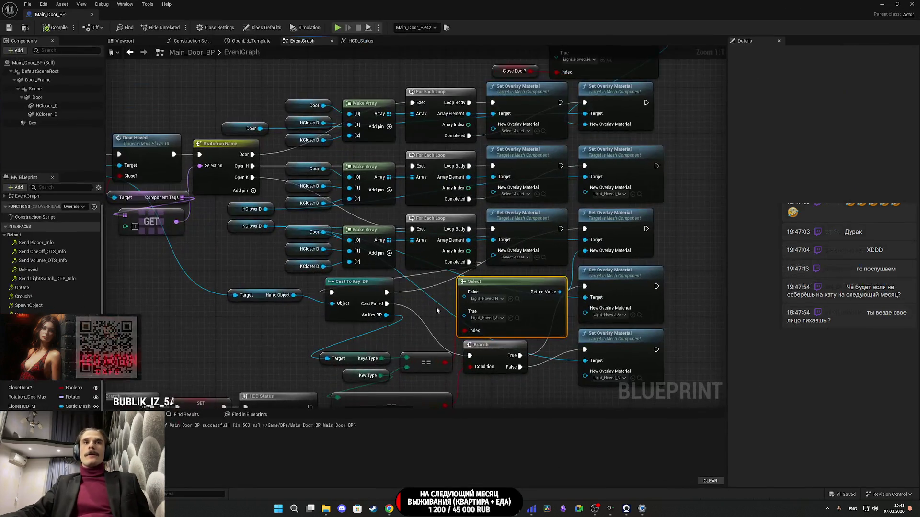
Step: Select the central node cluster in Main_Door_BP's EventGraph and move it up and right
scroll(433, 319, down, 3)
• • •
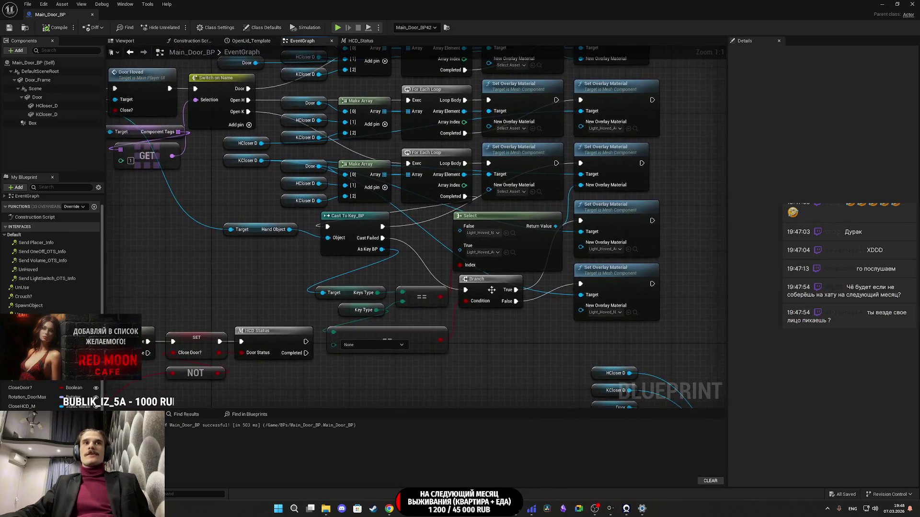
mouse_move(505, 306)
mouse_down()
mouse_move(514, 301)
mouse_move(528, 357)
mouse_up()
• • •
## Assignment
Transcribe the records above from the line holding "Step: Select the" down to the line holding "scroll(433, 319, down, 3)", inclusive, without adding anything.

## Task result
Step: Select the central node cluster in Main_Door_BP's EventGraph and move it up and right
scroll(433, 319, down, 3)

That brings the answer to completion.